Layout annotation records

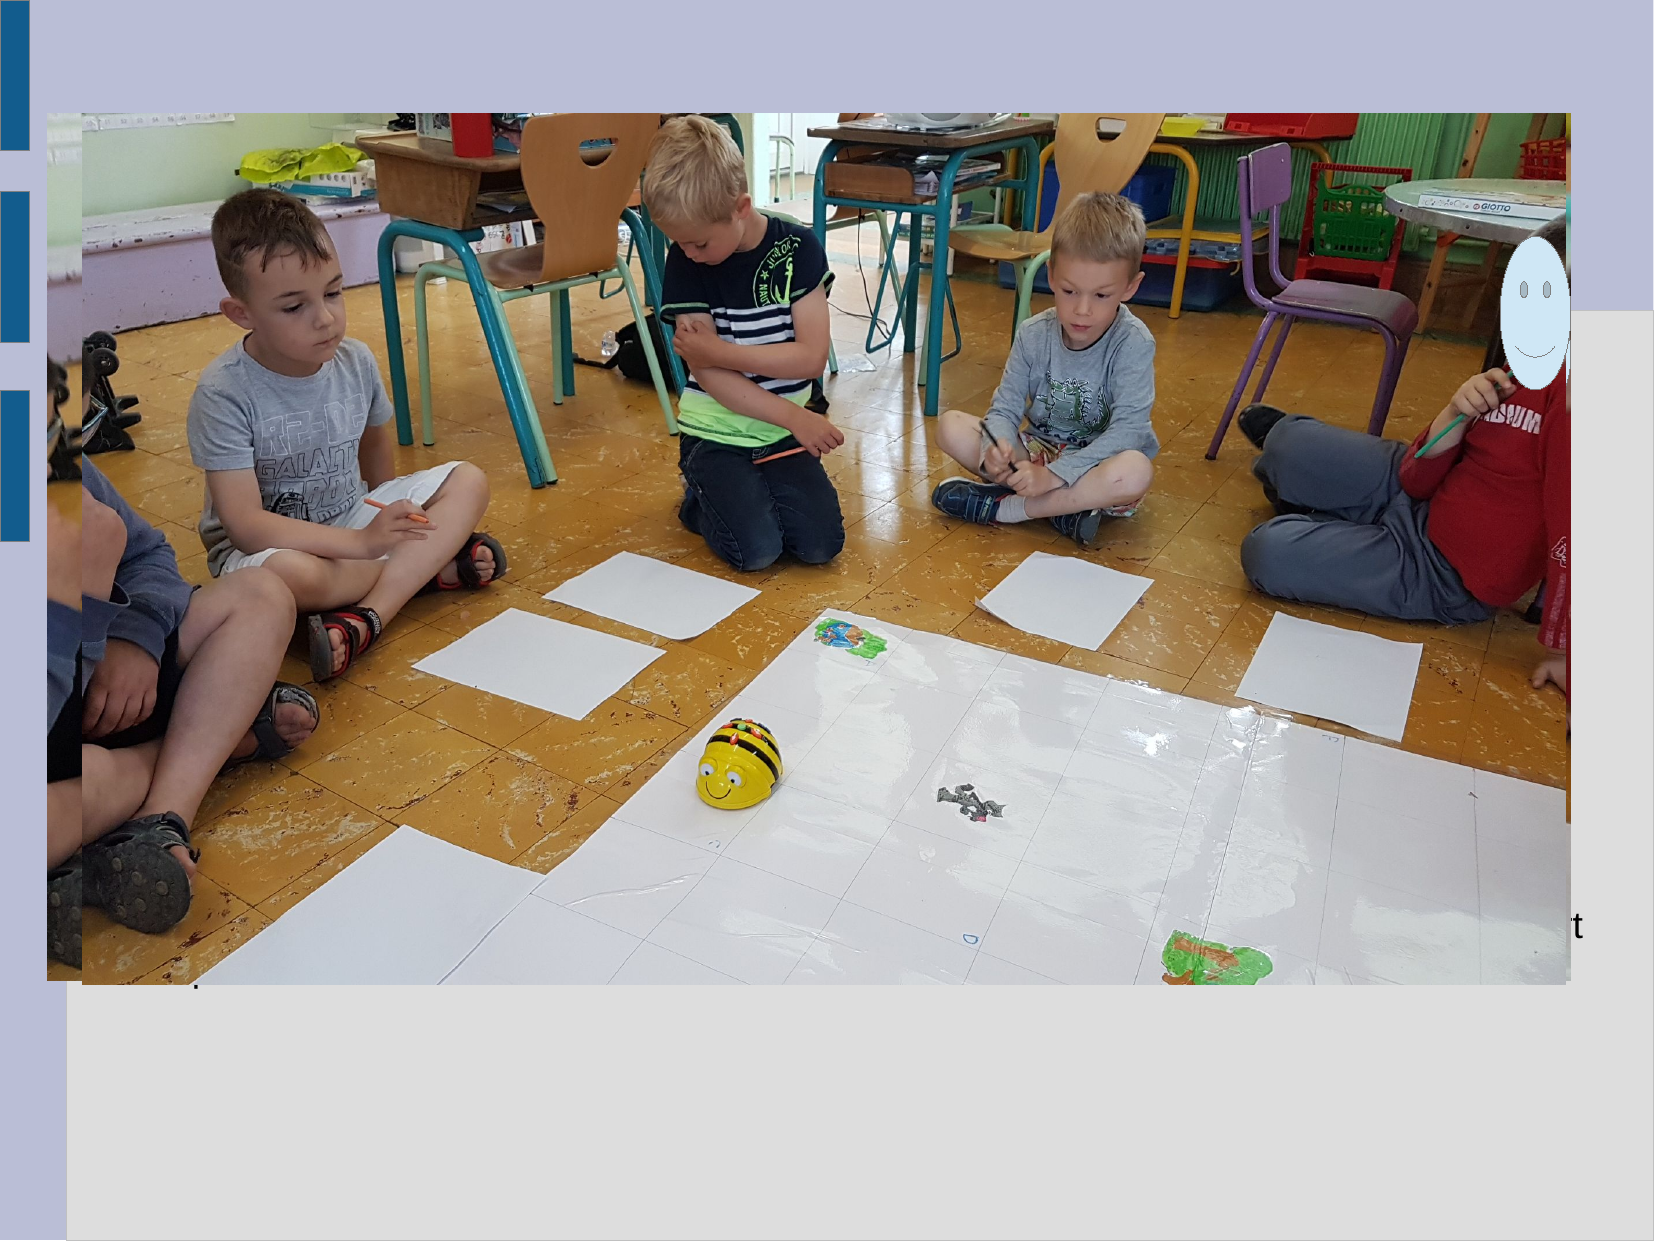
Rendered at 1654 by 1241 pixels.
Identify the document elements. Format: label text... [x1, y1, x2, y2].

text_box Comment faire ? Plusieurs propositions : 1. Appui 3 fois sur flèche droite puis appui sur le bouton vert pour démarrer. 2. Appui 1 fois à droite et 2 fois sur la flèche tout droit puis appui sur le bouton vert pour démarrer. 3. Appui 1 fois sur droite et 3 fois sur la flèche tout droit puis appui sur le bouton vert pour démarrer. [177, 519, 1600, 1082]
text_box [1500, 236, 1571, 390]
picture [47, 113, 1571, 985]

Direction -> Write out the lines of the records word for word, leaving the pictures out.

Output of the exercise ->
Rendered at 1654 by 1241 pixels.
Identify the document elements. Format: label text... [x1, y1, x2, y2].

text_box Comment faire ? Plusieurs propositions : 1. Appui 3 fois sur flèche droite puis appui sur le bouton vert pour démarrer. 2. Appui 1 fois à droite et 2 fois sur la flèche tout droit puis appui sur le bouton vert pour démarrer. 3. Appui 1 fois sur droite et 3 fois sur la flèche tout droit puis appui sur le bouton vert pour démarrer. [177, 519, 1600, 1082]
text_box [1500, 236, 1571, 390]
picture [47, 113, 1571, 985]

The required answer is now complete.